Created 04-14-2017 05:59 PM
I have created a hivecontext in spark and i am reading hive ORC tables from hivecontext into spark dataframes. I have saved that dataframe into temp table.
I am looking for how to specify left outer join when running sql queries on that temporary table? Any help would be appreciated. Code that i am running is mentioned below.
import org.apache.spark.sql._
val hivecontext = new org.apache.spark.sql.hive.HiveContext(sc)
val a = hivecontext.table("customer.a_orc")
val b = hivecontext.table("customer.b_orc")
a.registerTempTable("a")
b.registerTempTable("b")
val output = hivecontext.sql("select a.*,b.* from a,b where a left outer join b on (a.id=b.id))
The output dataframe shown above is giving error. Is there a way to specify left outer join like this or do i have to create separate dataframes?

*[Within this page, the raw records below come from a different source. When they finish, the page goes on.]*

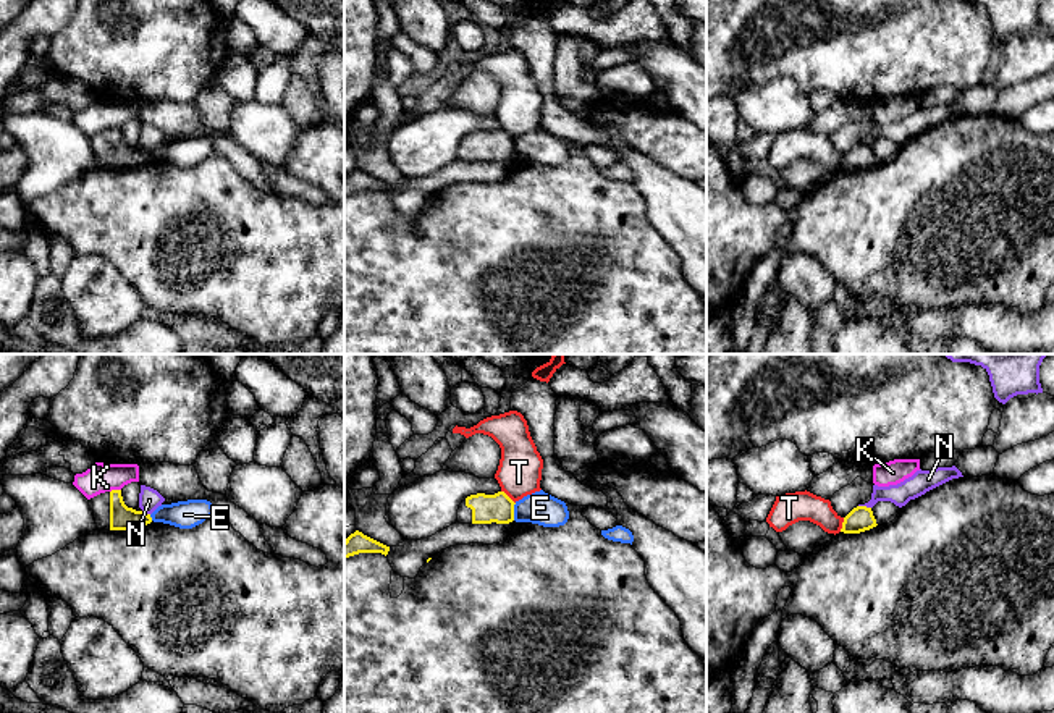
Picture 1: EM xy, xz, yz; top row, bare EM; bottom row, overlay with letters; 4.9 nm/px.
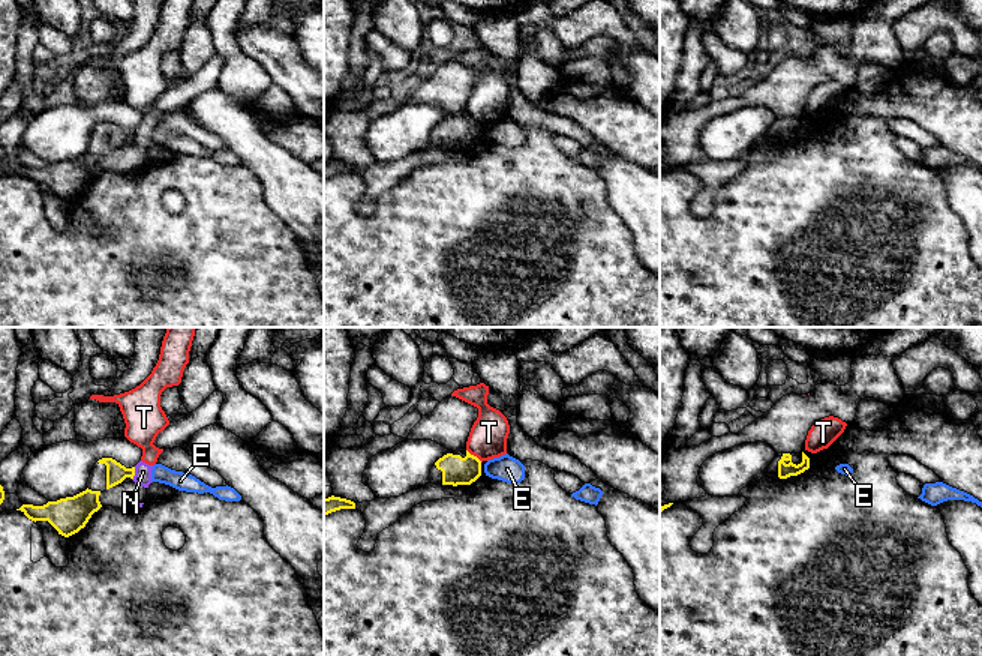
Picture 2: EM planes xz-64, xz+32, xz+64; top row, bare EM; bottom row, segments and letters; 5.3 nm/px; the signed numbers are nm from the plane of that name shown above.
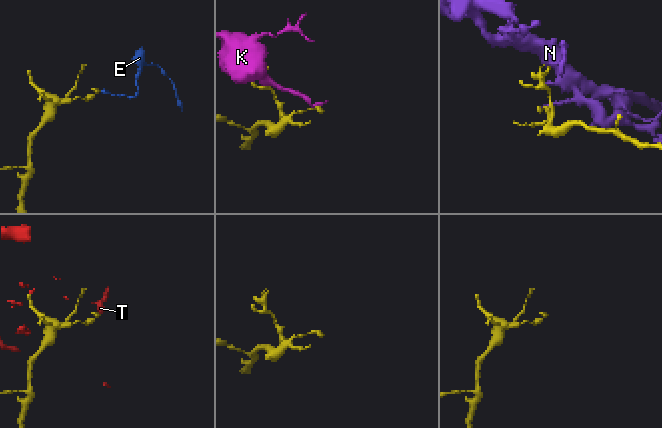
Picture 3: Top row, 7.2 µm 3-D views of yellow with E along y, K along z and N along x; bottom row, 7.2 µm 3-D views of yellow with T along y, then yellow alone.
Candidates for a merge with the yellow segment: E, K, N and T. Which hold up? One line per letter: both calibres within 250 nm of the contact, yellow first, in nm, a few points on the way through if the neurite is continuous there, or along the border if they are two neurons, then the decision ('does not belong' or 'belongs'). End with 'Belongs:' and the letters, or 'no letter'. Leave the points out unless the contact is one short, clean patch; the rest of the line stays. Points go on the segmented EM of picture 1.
E: calibres 150 and 160 nm; border xz (516, 503), (513, 519); does not belong
K: calibres 130 and 150 nm; does not belong
N: calibres 120 and 110 nm; does not belong
T: calibres 150 and 220 nm; does not belong
Belongs: no letter

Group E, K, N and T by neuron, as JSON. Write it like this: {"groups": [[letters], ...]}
{"groups": [["E"], ["K"], ["N", "T"]]}

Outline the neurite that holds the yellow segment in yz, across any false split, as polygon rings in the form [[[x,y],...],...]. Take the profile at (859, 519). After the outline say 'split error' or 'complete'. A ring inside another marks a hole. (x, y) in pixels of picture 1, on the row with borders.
[[[857,506],[844,517],[841,532],[860,534],[876,525],[878,524],[876,524],[871,508]]]; complete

Created 04-14-2017 06:09 PM
I think your query is syntactically incorrect. Try the following:
SELECT <columns to select> FROM A LEFT OUTER JOIN B ON A.id = B.id
Created 04-14-2017 09:08 PM
@rahul gulati This is how I did mine,
val outer_join = a.join(b, df1("id") === df2("id"), "left_outer")
Created 04-14-2017 09:10 PM
he is using a HiveContext. He needs to provide a SQL.